Every once in a while a book will come along that is pretty much pitch perfect. Everything comes together in just the right way--good writing, a well plotted story, fine characterizations, weighty subject matter dealt with with sensitivity but in such a manner that you can't help turning the pages even when it's almost unbearable knowing what is coming (and you can almost see it coming, but the author still manages to floor you in the end).
Ann-Marie MacDonald's The Way the Crow Flies is just such a book for me. I finished it in October, but the task of writing about it has felt so monumental that I keep putting it off. And now the year is nearing the end and I want to make sure I give it the attention it deserves even if I feel like I won't be able to write about it adequately (hence my putting off writing about it for so long). It's quite a chunky book weighing in at over 800 pages. I could have went back to the beginning when I finished and started reading all over again. It's a book that I will happily reread someday (maybe even sooner than later). I even bought a new copy to give a coworker who I know will love it as much as I did, and I can't wait to thrust it into her hands and urge her to read it over the holiday break.
So now the problem (and what I've been trying to figure out since October) is how much to tell you to convince you to take a look at the book, too, without giving too much away. I went into the book knowing very little about it, letting the story unfold before me and tugging me along, allowing all the details to settle in my mind, letting the light bulbs go off in just the right sequence so I could piece it all together. There were moments during that process that were excruciating, but in a good way. Having an idea of what was coming yet not being entirely sure--sometimes being proven right and other times wrong made for compelling reading. That's the best way to experience this book.

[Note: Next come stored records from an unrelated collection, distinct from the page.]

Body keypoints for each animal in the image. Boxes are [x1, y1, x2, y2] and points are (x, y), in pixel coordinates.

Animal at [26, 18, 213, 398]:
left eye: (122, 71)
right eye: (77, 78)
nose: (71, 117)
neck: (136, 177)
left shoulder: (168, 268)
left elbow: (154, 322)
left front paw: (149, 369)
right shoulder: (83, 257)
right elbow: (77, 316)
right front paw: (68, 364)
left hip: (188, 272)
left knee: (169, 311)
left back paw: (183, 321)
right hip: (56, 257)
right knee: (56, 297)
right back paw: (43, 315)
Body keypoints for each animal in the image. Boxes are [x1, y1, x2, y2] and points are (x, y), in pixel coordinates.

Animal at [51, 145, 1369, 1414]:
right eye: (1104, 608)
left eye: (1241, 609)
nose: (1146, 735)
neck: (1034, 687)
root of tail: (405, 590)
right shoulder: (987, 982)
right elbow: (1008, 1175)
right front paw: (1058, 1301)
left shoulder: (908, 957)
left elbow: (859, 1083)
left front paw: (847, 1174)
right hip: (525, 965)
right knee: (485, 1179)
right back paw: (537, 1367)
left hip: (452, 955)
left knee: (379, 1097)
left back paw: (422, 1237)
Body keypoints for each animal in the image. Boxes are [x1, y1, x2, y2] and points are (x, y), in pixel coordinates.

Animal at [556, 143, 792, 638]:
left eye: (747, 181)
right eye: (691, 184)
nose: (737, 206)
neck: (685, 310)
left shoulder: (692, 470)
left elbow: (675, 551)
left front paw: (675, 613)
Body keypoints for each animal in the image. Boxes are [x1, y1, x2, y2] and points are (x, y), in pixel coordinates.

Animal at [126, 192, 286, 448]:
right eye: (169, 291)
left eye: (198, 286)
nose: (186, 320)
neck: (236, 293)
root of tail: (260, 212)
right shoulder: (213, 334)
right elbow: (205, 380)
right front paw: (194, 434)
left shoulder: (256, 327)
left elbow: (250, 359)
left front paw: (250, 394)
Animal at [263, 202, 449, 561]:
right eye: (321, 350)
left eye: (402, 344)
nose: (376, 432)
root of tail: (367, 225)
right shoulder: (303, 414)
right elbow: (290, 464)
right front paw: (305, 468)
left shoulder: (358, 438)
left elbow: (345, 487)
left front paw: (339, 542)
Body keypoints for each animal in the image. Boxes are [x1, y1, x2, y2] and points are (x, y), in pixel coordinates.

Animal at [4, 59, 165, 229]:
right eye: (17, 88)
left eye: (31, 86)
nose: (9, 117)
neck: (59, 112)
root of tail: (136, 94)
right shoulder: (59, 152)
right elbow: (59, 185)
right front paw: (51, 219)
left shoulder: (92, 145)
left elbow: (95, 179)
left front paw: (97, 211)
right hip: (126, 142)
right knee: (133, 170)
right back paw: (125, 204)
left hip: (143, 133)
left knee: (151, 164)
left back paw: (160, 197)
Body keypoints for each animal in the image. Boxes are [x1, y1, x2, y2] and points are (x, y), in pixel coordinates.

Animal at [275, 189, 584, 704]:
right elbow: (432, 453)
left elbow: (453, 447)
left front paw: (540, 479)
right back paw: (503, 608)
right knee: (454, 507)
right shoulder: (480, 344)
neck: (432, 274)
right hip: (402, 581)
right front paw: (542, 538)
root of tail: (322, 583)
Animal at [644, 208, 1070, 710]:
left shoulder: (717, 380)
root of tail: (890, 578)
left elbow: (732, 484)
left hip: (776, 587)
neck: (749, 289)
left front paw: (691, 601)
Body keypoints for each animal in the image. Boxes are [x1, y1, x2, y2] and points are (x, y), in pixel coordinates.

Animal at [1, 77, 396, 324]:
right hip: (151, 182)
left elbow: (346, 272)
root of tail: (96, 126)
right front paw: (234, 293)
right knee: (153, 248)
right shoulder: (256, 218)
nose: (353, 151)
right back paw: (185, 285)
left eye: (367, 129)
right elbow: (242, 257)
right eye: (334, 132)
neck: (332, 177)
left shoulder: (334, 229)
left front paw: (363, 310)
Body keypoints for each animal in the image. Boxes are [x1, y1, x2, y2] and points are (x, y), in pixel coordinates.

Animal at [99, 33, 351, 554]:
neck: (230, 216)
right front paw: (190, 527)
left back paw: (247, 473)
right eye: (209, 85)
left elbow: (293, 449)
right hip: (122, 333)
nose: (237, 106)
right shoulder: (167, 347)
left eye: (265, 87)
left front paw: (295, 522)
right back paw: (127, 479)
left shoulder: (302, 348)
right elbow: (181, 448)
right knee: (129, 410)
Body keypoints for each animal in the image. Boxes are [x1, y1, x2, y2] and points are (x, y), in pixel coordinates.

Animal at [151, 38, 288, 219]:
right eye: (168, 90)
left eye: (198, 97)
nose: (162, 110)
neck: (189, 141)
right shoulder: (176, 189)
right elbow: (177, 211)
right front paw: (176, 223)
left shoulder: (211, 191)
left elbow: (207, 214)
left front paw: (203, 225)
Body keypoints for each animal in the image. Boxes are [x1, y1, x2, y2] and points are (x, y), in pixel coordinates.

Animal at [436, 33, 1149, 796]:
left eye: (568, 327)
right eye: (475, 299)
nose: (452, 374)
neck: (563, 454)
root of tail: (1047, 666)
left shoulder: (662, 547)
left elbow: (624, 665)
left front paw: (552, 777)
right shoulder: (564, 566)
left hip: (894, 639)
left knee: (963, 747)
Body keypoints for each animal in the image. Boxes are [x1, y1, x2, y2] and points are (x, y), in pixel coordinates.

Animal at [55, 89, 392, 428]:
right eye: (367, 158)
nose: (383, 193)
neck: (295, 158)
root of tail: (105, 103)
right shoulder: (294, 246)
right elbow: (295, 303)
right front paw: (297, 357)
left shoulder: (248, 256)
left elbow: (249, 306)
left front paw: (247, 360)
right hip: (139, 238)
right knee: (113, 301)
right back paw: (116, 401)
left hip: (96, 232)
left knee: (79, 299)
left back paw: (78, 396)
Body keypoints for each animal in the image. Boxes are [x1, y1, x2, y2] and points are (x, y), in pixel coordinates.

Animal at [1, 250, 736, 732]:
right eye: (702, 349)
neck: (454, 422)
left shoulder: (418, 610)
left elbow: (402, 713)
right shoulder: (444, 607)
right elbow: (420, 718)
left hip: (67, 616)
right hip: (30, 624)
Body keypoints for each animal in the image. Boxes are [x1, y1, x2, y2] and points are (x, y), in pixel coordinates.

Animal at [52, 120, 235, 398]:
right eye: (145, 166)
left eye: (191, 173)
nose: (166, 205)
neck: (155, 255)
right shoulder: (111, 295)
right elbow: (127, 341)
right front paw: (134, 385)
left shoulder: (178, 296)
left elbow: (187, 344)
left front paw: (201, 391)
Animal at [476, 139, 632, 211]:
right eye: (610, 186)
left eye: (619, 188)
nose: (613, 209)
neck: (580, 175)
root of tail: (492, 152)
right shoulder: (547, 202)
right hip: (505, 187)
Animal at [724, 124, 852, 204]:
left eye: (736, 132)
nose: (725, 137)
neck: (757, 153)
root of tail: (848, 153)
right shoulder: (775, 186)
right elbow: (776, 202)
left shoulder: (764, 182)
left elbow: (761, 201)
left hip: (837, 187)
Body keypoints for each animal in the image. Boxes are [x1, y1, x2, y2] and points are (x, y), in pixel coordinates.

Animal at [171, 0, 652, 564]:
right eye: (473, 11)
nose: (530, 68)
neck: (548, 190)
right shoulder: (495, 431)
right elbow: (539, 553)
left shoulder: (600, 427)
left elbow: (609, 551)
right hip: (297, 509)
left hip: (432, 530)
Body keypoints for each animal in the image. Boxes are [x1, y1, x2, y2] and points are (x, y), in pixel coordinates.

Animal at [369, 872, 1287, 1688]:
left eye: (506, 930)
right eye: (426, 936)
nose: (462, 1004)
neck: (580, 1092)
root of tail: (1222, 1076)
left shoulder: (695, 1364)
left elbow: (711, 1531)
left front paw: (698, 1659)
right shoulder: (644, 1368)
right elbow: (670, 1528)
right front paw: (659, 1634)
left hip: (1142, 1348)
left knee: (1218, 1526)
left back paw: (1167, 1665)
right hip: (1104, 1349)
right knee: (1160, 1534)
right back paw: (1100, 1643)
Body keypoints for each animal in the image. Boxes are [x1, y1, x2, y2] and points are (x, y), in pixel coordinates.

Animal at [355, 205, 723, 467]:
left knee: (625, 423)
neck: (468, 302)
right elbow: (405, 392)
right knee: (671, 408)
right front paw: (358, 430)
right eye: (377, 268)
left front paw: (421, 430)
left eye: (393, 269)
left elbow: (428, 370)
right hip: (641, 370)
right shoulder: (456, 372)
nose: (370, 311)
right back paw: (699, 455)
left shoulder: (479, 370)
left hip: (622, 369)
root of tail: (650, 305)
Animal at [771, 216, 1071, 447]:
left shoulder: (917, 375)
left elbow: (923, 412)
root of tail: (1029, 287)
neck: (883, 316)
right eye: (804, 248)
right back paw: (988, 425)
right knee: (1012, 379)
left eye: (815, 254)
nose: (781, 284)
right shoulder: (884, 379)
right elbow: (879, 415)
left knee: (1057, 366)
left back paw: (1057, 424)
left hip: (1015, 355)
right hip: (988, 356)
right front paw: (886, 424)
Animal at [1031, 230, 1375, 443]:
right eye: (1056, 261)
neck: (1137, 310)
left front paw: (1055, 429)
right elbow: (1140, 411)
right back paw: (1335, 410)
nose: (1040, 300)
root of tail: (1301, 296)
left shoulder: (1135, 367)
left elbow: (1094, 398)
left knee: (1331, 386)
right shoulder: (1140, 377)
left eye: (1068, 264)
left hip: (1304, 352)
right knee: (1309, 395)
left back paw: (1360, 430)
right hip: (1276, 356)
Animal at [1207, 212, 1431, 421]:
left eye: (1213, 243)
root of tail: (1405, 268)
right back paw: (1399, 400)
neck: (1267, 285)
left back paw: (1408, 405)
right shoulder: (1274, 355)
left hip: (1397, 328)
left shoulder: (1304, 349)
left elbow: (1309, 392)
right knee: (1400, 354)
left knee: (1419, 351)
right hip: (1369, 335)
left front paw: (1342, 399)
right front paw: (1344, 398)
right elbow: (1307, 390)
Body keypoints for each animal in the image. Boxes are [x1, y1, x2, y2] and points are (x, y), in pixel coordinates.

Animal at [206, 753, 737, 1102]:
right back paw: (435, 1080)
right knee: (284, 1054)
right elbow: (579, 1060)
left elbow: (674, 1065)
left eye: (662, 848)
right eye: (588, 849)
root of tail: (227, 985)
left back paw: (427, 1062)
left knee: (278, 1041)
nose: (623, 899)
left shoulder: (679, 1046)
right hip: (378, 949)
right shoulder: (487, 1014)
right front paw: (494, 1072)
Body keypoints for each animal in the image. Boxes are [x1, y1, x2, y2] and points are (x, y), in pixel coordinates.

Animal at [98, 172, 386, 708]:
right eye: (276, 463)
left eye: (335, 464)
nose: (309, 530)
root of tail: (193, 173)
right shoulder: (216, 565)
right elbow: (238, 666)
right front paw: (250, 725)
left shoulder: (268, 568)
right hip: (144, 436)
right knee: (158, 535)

Steeped in the culture of the 1960s the story focuses primarily on one family living on an Air Force Base on the Canadian border. Centralia has all the outward appearances of being a wholesome little community where neighbors are friends and people don't need to lock their doors at night. There is an innocence to the time and the people and the place even coming out of the horrors of the Second World War, which is still close enough to be a memory yet distant enough for the future to look bright and rosy where all things are possible--even putting a man on the moon.
For eight-year-old Madeleine childhood is a happy place within her tight-knit family. She idolizes her father Jack who to her young eyes can do no wrong. Her Acadian mother, Mimi, is firm but loving. And older brother Mike a typical boy who dreams of flying military jets like his father once trained to do, but was invalided out of the war early on. But maybe the Sixties were never quite as innocent as they seemed. Centralia is a fresh start for the McCarthys who were formerly living in West Germany. They arrive full of hope and optimism, with no greater expectations really than leading a good and happy life.
In books as in life the worst things can happen to the best people and sometimes they happen purely by chance, by being in the wrong place at the wrong time. And good people can make bad decisions. Or hard decisions. Jack McCarthy is a good man, and an honorable man, and it is just that honor that he tries so hard to uphold that lands him in a difficult position that will have repercussions for his family and community that will resound for many years after they've left Centralia.
It's through Madeleine's innocent eyes that this world is viewed and experienced. But Madeleine's own world implodes while the adults around her are dealing with their own 'adult' problems. Madeleine is a marvelous character, full of humor and insight--the sort of insight that comes with innocence even if it isn't really understood. And twenty years after her family has left Centralia she is still trying to make sense of what happened that year in 1962.
This is a story that reads like the best thriller, has elements of a mystery about it but is complex and sophisticated in what it sets out to accomplish. It's a morality tale of sorts and an exploration of the memory of not only the individual but of the collective memory of a society. I recently mentioned that books often make me feel all tingly. Well, this particular book makes me feel all tingly because what Ann-Marie MacDonald managed is such an impressive feat. If I've made you curious, do give the story a go. And don't be intimidated by the length as it reads very fast.
I read MacDonald's Fall on Your Knees about six years ago. While I found it a little harder to get into, once the story began to really roll, I couldn't put it down either. I have every intention of revisiting it as well and plan on digging around my bookshelves over the break to find my copy. Something to look forward to.